Basis-set correction based on density-functional theory: Rigorous framework for a one-dimensional model

TL;DR

This paper revisits a basis-set correction method based on density-functional theory, applying it to a one-dimensional model to improve the understanding and development of basis-set corrections for wave-function calculations.

Contribution

It introduces a new variant of basis-set correction suited for developing an adapted local-density approximation, enhancing the theoretical foundation of the approach.

Findings

Mathematical details of the basis-set correction theory are provided.

A new local-density approximation for the correction functional is proposed.

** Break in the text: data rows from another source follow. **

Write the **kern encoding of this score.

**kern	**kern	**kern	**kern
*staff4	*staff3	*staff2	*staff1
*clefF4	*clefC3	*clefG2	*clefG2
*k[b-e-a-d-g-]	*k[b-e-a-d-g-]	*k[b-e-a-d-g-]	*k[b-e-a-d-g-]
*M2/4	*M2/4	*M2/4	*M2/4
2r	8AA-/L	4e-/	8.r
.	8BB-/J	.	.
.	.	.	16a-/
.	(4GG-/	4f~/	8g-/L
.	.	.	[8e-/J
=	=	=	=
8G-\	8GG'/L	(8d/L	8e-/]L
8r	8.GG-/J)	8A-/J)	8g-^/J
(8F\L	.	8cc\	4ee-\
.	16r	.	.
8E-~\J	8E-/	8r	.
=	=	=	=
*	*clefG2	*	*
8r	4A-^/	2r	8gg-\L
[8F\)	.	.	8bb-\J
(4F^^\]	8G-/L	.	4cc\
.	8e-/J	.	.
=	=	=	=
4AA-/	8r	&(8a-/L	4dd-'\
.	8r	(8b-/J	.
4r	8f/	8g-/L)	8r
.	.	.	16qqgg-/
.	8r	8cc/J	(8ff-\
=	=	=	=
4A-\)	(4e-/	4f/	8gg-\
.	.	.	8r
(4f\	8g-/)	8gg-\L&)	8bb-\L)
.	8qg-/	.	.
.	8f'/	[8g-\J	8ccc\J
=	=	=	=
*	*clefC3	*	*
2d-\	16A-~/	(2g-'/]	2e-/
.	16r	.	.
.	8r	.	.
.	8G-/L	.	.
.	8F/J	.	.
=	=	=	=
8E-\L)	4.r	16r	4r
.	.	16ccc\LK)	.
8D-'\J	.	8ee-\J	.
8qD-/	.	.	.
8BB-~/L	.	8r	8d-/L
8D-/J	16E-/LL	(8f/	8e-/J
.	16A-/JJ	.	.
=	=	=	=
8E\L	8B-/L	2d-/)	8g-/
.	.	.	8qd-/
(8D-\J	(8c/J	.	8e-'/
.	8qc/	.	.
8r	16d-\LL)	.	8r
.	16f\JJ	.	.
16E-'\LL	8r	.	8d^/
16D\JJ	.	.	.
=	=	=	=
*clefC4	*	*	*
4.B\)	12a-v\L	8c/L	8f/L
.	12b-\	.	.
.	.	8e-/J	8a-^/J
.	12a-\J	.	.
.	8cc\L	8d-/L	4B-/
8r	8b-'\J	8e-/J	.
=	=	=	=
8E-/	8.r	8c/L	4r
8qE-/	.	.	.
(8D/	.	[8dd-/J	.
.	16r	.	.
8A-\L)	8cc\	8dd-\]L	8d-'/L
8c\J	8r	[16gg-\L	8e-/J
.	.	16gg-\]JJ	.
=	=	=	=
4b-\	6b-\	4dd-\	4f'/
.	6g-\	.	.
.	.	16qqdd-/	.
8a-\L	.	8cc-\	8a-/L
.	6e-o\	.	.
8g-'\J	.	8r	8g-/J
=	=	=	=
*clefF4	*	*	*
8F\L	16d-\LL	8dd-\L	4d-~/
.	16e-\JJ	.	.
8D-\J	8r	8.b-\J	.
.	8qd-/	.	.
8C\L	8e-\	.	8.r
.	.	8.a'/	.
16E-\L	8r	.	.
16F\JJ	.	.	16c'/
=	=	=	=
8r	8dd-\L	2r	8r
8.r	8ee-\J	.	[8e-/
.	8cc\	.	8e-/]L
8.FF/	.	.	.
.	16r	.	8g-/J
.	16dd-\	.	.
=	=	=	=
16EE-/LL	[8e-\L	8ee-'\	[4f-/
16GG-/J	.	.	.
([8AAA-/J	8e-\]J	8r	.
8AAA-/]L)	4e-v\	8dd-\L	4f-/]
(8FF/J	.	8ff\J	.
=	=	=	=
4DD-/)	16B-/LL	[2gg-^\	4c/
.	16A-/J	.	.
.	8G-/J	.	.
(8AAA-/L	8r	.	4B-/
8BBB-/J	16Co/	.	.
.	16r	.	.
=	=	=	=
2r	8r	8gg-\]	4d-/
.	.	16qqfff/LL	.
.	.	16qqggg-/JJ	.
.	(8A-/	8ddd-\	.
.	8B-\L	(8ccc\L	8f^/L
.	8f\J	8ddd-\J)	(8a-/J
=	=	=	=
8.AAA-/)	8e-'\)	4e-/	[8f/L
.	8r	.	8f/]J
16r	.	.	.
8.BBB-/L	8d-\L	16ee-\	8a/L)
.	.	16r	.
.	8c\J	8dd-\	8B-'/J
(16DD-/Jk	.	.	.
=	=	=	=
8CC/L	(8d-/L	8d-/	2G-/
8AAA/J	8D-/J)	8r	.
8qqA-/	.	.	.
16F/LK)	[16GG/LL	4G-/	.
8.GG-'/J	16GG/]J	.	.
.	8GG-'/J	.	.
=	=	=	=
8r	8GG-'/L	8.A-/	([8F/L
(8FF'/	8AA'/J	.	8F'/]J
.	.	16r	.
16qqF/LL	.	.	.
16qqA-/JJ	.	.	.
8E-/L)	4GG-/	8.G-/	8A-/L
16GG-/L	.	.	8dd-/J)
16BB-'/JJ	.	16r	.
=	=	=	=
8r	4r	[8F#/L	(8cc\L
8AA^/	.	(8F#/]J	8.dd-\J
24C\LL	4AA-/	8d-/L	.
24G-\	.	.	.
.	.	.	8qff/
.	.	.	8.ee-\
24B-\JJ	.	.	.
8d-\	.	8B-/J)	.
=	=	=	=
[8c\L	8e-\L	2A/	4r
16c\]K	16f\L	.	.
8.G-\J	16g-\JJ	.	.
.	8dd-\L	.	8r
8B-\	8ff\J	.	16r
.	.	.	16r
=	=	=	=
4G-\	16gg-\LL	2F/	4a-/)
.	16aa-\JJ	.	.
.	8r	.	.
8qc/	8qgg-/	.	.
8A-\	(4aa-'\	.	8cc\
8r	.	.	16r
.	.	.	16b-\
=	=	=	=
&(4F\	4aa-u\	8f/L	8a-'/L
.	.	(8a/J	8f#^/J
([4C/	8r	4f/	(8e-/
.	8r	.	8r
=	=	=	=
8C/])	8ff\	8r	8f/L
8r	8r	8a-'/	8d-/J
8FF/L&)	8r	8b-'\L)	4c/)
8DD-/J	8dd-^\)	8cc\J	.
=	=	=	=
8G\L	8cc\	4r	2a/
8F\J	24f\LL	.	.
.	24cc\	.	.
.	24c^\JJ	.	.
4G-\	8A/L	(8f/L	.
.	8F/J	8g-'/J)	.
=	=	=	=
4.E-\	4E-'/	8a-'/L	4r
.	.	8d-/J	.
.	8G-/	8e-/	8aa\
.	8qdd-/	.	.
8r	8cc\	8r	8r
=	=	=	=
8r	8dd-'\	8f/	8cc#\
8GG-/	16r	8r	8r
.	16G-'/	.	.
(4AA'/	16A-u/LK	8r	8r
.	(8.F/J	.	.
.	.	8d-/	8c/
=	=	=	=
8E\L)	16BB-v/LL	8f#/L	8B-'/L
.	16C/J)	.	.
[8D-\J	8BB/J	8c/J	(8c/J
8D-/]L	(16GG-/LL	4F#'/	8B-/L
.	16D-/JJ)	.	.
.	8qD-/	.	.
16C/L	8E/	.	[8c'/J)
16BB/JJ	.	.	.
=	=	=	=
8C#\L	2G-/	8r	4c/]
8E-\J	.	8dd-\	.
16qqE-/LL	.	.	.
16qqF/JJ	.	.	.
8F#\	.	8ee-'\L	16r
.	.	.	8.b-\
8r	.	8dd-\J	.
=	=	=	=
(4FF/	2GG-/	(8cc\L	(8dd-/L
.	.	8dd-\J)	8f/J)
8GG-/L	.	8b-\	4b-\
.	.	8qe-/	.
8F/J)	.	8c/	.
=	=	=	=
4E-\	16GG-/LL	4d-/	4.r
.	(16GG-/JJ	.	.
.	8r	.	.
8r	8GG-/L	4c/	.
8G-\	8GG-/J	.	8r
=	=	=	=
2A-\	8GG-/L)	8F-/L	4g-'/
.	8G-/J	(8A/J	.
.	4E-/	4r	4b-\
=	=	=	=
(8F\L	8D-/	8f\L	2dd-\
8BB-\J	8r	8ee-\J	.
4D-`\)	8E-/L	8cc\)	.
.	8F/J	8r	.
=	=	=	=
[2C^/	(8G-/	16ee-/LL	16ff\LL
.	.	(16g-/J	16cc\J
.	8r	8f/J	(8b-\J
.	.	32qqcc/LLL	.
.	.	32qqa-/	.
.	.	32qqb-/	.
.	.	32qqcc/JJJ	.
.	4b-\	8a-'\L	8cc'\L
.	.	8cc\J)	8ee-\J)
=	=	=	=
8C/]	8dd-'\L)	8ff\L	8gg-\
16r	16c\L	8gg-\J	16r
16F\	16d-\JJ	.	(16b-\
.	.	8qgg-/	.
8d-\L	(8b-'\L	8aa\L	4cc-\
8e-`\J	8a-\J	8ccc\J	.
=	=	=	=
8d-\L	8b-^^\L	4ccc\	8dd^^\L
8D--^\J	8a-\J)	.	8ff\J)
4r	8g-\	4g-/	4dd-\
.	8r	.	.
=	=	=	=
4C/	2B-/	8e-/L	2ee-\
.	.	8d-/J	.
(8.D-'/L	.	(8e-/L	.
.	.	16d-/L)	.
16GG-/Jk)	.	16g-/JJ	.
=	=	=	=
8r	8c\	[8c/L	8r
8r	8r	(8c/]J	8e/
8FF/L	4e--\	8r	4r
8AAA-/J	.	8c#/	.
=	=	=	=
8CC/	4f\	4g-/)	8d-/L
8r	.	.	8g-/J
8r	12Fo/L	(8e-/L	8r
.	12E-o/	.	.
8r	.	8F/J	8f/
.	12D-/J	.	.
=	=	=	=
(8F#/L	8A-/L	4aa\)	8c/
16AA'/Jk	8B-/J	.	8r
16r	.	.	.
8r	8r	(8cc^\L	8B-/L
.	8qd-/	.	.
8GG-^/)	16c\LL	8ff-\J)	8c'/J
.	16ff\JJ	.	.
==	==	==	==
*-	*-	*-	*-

The approach is validated on a one-dimensional model with delta-potential interactions.

Abstract

We reexamine the recently introduced basis-set correction theory based on density-functional theory consisting in correcting the basis-set incompleteness error of wave-function methods using a density functional. We use a one-dimensional model Hamiltonian with delta-potential interactions which has the advantage of making easier to perform a more systematic analysis than for three-dimensional Coulombic systems while keeping the essence of the slow basis convergence problem of wave-function methods. We provide some mathematical details about the theory and propose a new variant of basis-set correction which has the advantage of being suited to the development of an adapted local-density approximation. We show indeed how to develop a local-density approximation for the basis-set correction functional which is automatically adapted to the basis set employed, without resorting to range-separated density-functional theory as in previous works, but using instead a finite uniform electron gas whose electron-electron interaction is projected on the basis set. The work puts the basis-set correction theory on firmer grounds and provides an interesting strategy for the improvement of this approach.